May 12, 2012

a not-so-special cake with a special place in my heart...

I made a cake.
Not a special cake in many ways, but a very special one for many of us here.

Today you can find a huge variety of fine, exquisite patisserie in Japan, but it wasn't always like that. When I was little, cakes in general were mostly a special-day thing. A treat. They were something you'd get for an occasion, such as birthday or Christmas. There would be a decent array of cakes for you to choose from, but the one that was the most common was strawberry shortcake, which you'd find virtually every cake shop in the country.

When I say "strawberry shortcake", many of you may probably think of the kind that consists of biscuit-like thing, served with fresh strawberries whipped cream. And I enjoy it myself, yet the strawberry shortcake for us Japanese in general is actually a layer cake - often large, round sponge filled with fresh strawberries and whipped cream.

There doesn't seem to be anything particularly special about it when I put it that way, but we can be quite particular when it comes to strawberry shortcake; the sponge must be light and fluffy (which is achieved by whipping eggs and not by using baking powder; very little butter used in there), and the cream must be fresh cream (not butter cream). And strawberries absolutely must be fresh - not jam, not stewed, just plain fresh.
And this multilayer goodness would usually be done up with pretty icing like these, making it a magnificent piece of beauty that deserves to finish a celebratory feast. As a kid, I'd be happy to have any sort of cakes, but I remember feeling really excited when we were getting strawberry shortcake from a shop, or when my mother was making one. I bet many of the people in my generation would feel the same way. It was the queen of fancy cakes.

As I got really into baking as a teenager, I'd bake all sort of things (though mostly simple stuff, I must admit) and strawberry shortcake was one of them. It was still not an everyday kind of cake, partly because it still held that 'cake for a special occasion' status, but mostly due to the fact that it was rather a fussy cake for me to make. I had no problem with baking the cake, but it was the assembly and frosting part that put me off. I have always been a clumsy one in baking (or pretty much everything else to tell you the truth), and had absolutely no skill or patience to complete a job that requires precision and aesthetics.
======
● Problem to solve
Summarize the strawberry shortcake text in two sentences.

● Given material
======
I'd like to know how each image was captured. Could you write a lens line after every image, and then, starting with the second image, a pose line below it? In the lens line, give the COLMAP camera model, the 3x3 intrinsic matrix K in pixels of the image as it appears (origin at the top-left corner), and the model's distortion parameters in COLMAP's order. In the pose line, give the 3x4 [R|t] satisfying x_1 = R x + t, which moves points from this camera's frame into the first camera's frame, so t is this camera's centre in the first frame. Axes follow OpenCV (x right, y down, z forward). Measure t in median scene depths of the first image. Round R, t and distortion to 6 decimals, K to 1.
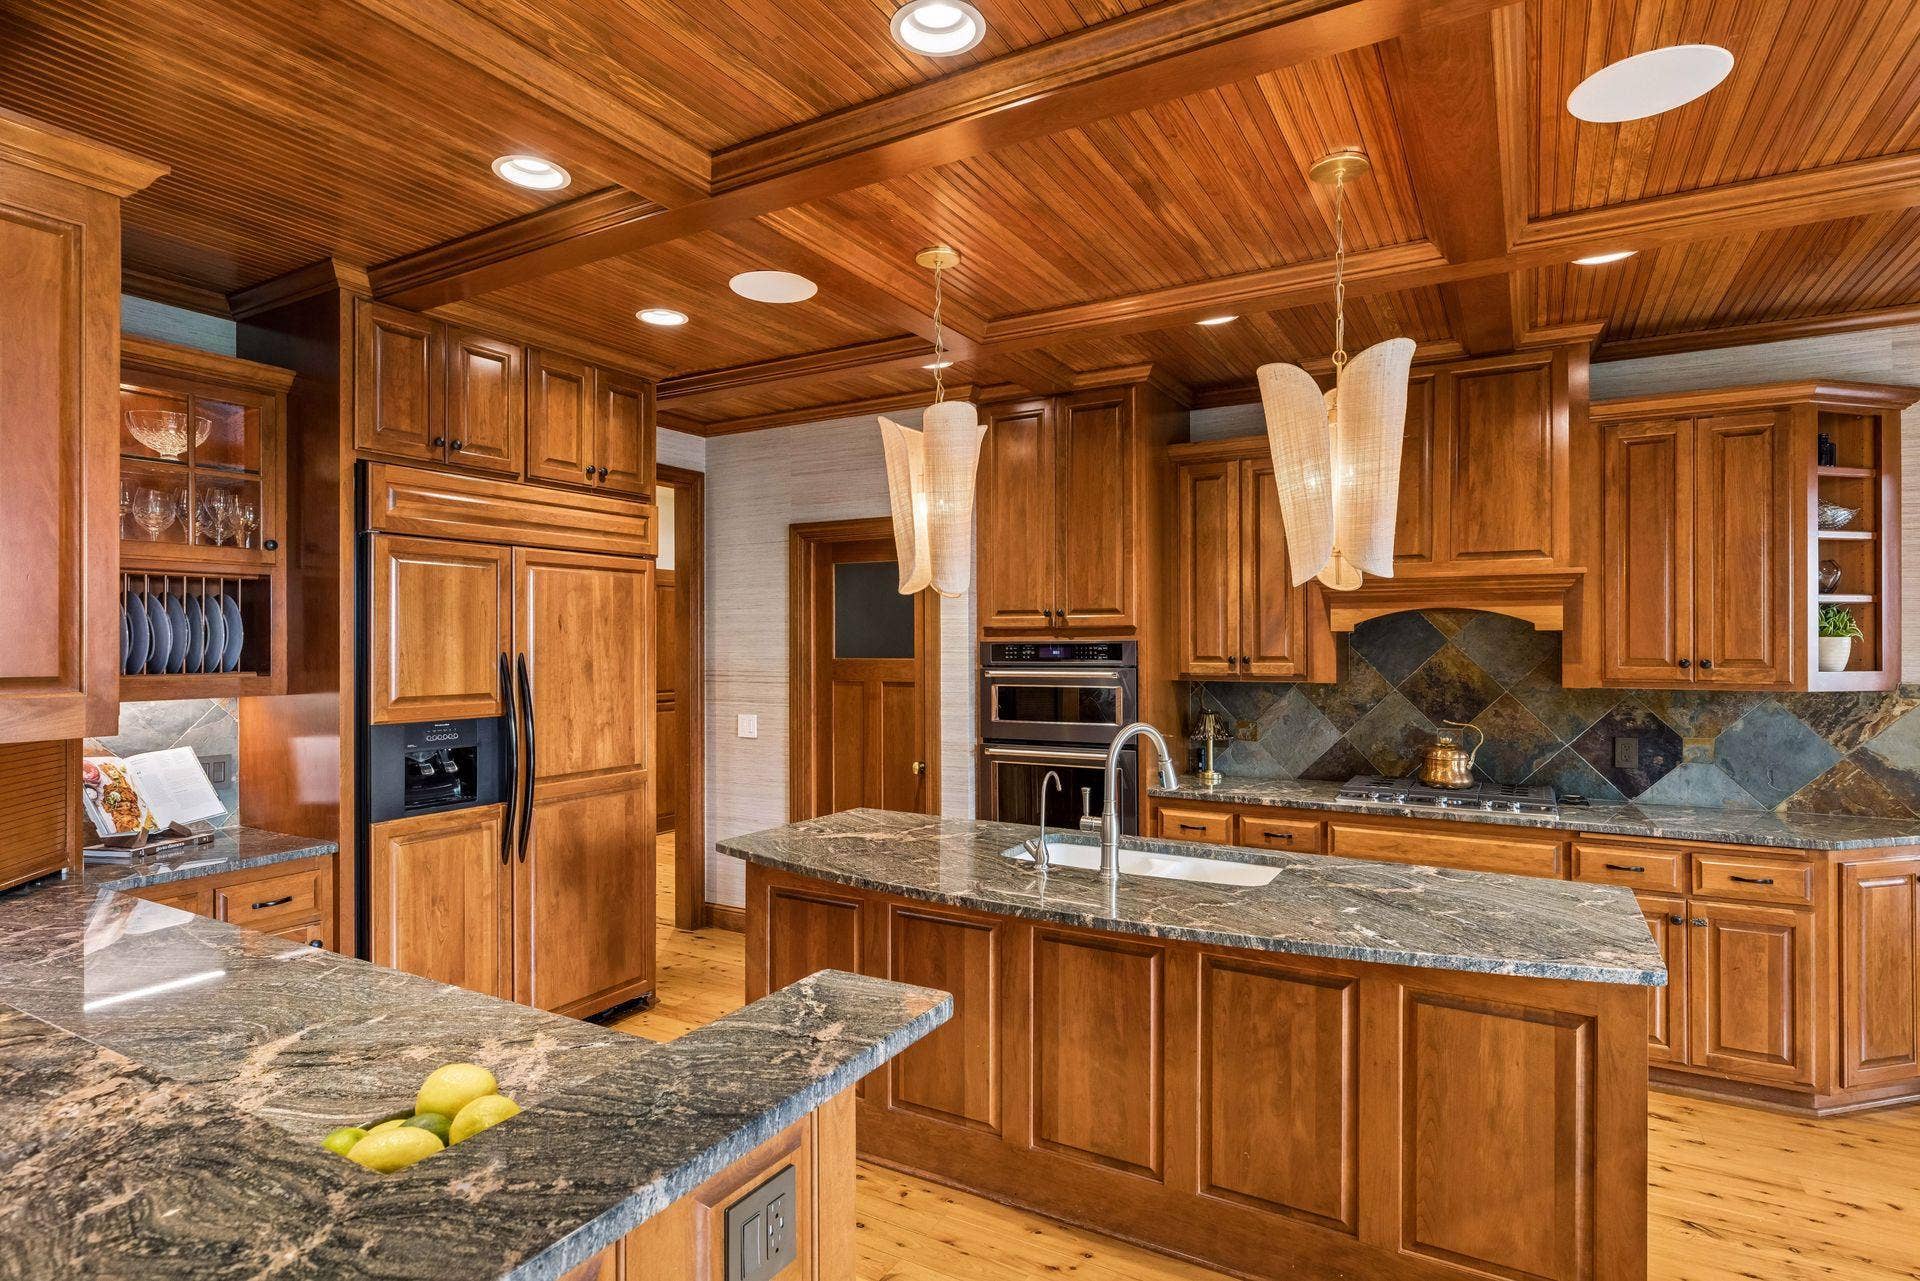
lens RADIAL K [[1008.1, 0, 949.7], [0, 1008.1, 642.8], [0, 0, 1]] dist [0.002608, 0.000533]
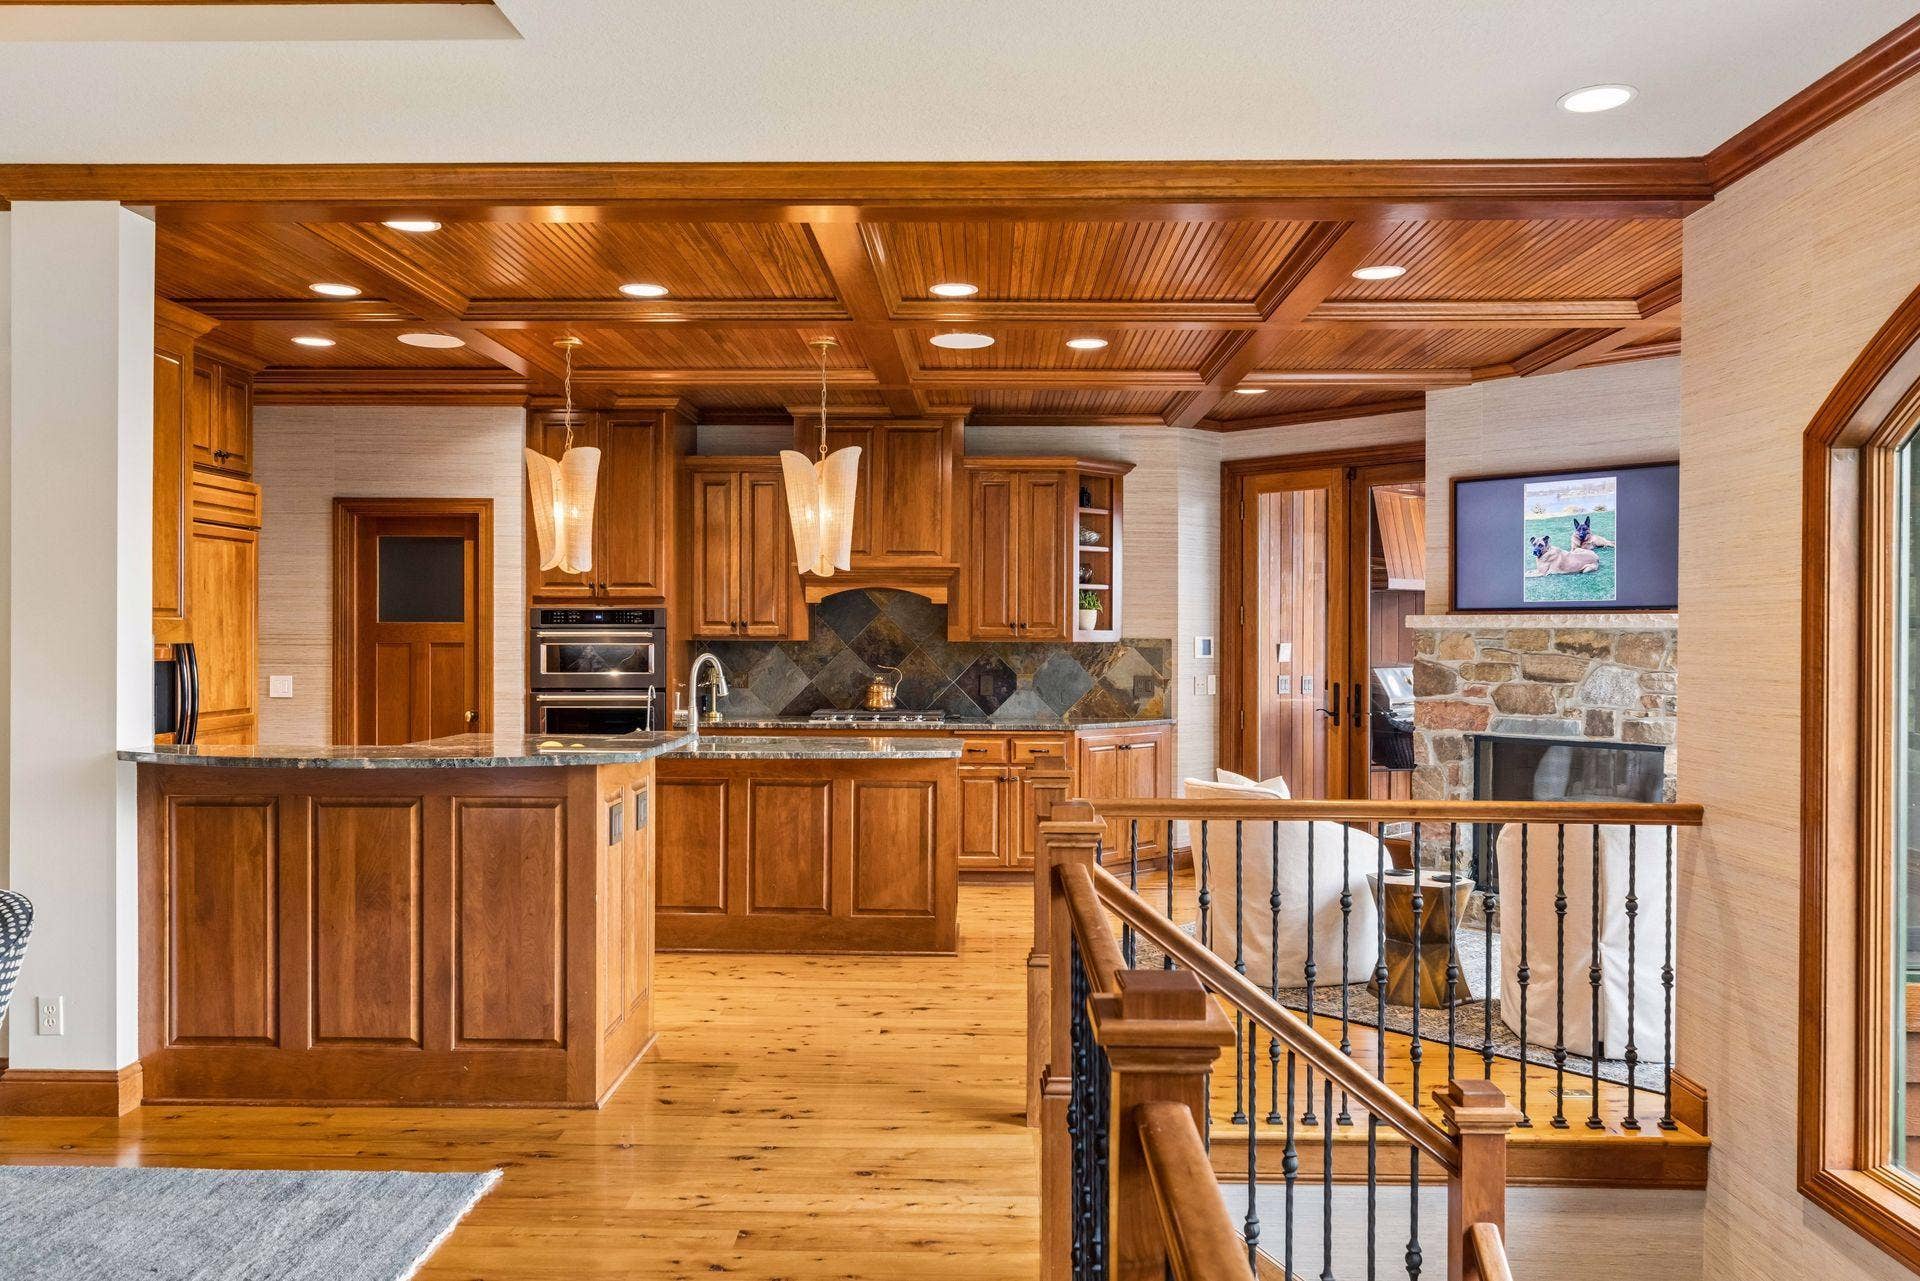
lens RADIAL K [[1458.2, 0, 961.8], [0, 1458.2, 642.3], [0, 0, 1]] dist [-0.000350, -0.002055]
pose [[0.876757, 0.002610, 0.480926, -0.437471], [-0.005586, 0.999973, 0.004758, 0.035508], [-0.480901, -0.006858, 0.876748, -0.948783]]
======
● Your response
In the writer's childhood in Japan, cakes were mostly a treat for special occasions, and the most common one, strawberry shortcake, was a light sponge layer cake with fresh strawberries and fresh whipped cream that felt like the queen of fancy cakes. As a teenager who loved baking, the writer made it too, but not often, because the assembly and frosting were too fussy for someone clumsy with little patience for precise work.